On February 2, 2021, a New York court granted summary judgment for a BatesCarey client and other insurers, finding that no coverage was owed under a D&O program issued to AR Capital, LLC. XL Specialty Insurance Company, et al. v. AR Capital, LLC, et al., N.Y. Sup Ct, N.Y. County, Feb. 2, 2021, Cohen, J., Index No. 650018/2019. BatesCarey partner David F. Cutter argued this case to the New York court on behalf of the D&O tower, and two members of our Professional Liability Coverage Team, Le G. Trieu and Emily R. Tripicchio, assisted David with the briefing.

This matter involved a coverage dispute over a billion dollars paid to settle a consolidated securities class action, derivative litigation, and SEC Action. The insureds – AR Capital and certain of its directors and officers – sought coverage for their $250 million share of the settlements under AR Capital’s $50 million D&O program. 

The insurers filed a coverage action in New York, and the insureds, represented by Robin Cohen, filed a coverage action in Delaware the next day. The insurers ultimately got the Delaware case stayed. In the New York case, after extensive fact and expert discovery, the parties cross-moved for summary judgment. The court granted the insurers’ motion. 

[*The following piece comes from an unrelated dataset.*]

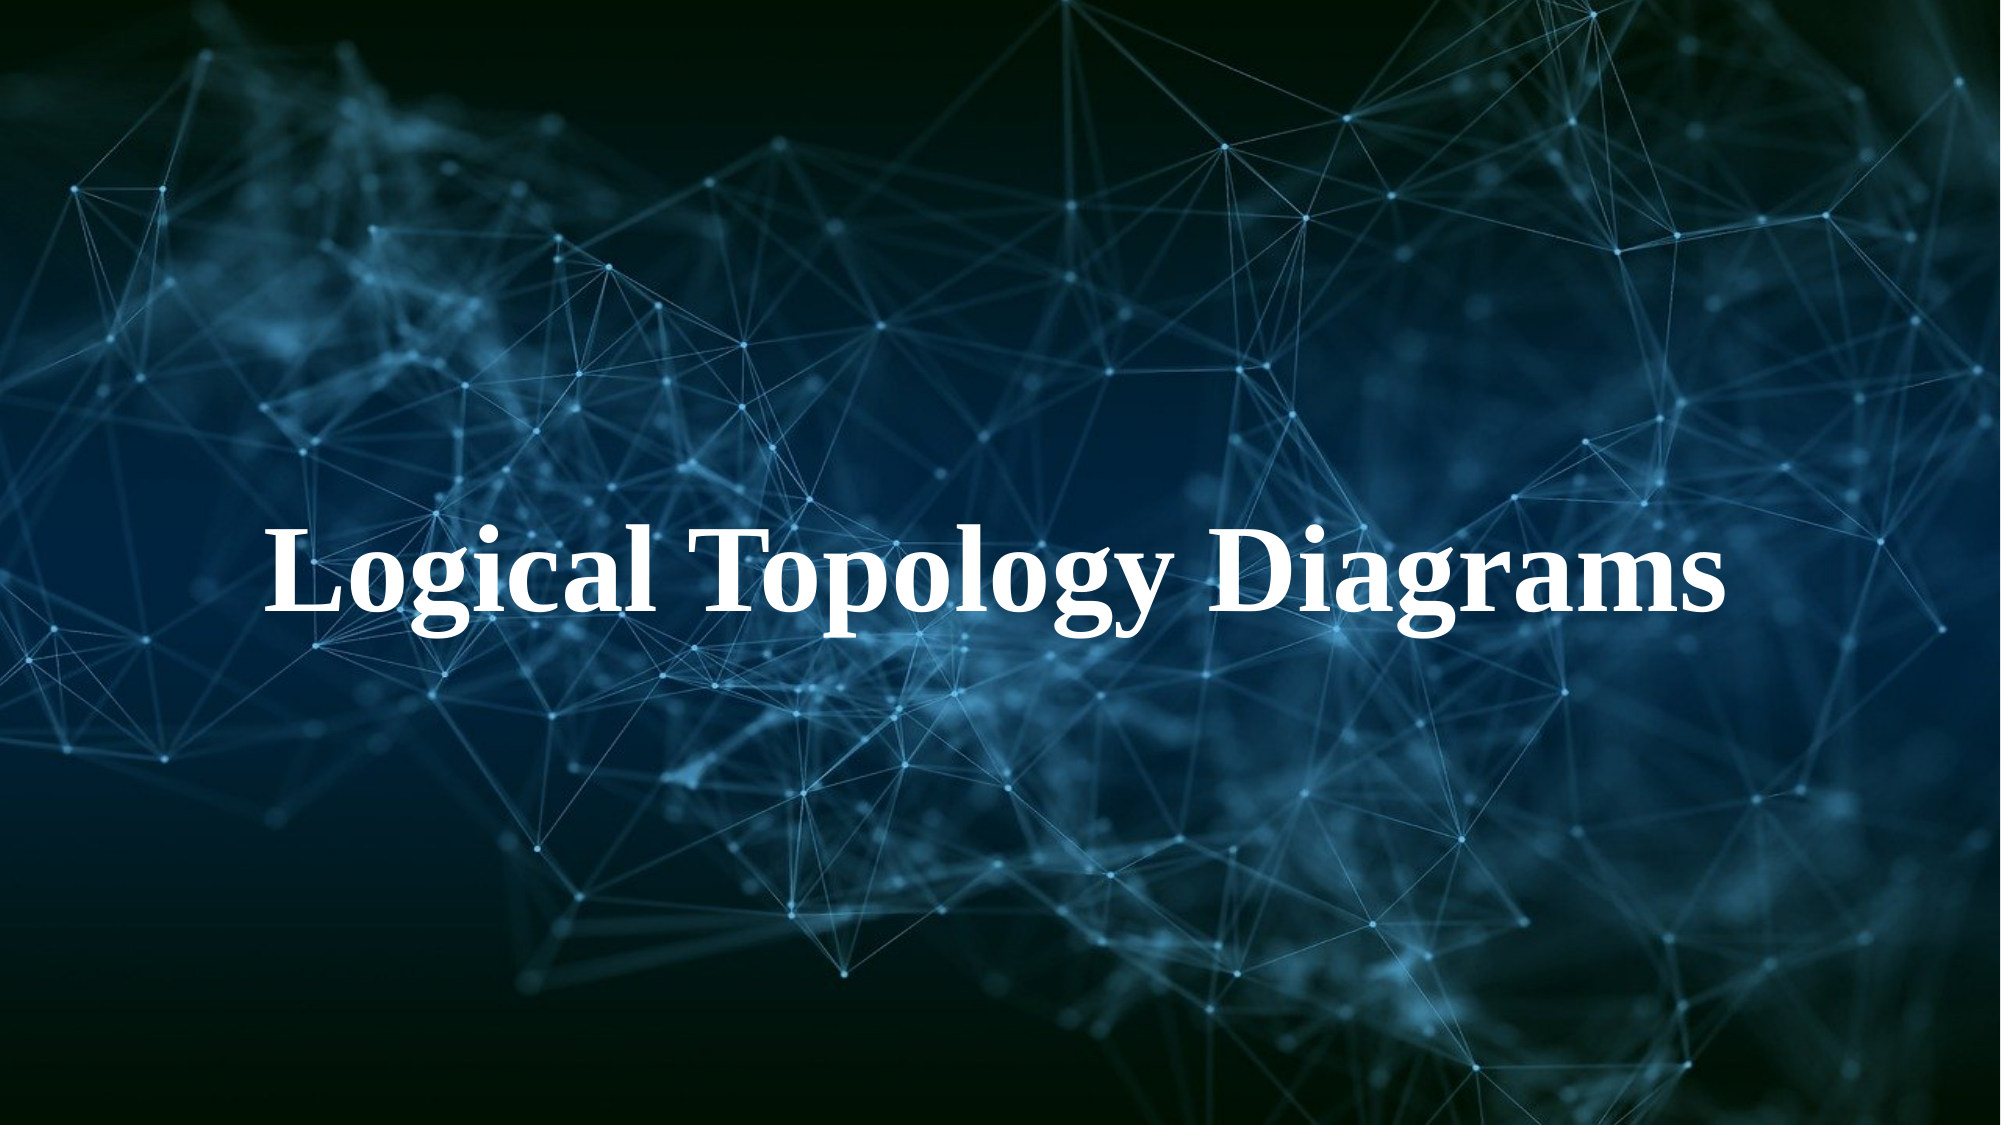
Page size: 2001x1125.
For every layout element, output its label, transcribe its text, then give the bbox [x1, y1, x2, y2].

The court held that the directors and officers were not legally obligated to pay the settlements for the securities class action and derivative litigation because the settlements did not result from Claims for Wrongful Acts against them in their capacities as directors and officers of AR Capital. 

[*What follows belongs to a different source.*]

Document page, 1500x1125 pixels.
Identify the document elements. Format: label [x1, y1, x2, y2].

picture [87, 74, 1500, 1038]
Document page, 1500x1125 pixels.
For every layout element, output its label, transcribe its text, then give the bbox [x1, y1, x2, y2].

The court also held that the primary policy’s capacity exclusion barred coverage for the settlements. The capacity exclusion provided that the insurers “shall not be liable to make any payment for Loss in connection with any Claim … based upon, arising out of, directly or indirectly resulting from, in consequence of, or in any way involving an Insured Person acting in their capacity as a Insured Person of any other entity other than [AR Capital] ...” Applying a “but for” test, the court held that the exclusion applied to bar coverage for the settlements in the securities class action and derivative litigation because the claims against the directors and officers would have failed but for the allegations against them in their capacities as directors and officers of an uninsured entity, VEREIT. The court went a step further and said that the exclusion also applied because the claims “in any way” involved the individuals’ action in their uninsured capacities for VEREIT. The court rejected the insureds’ argument that the language of the exclusion and the existence of an allocation provision in the primary policy meant that the capacity exclusion barred only some, but not all, of the Loss. 

Finally, the court held that, based on J.P. Morgan Sec. Ins. v. Vigilant Ins. Co., 166 AD3d 1 (1st Dep’t 2018), the settlement with the SEC for disgorgement was uninsurable as a matter of law.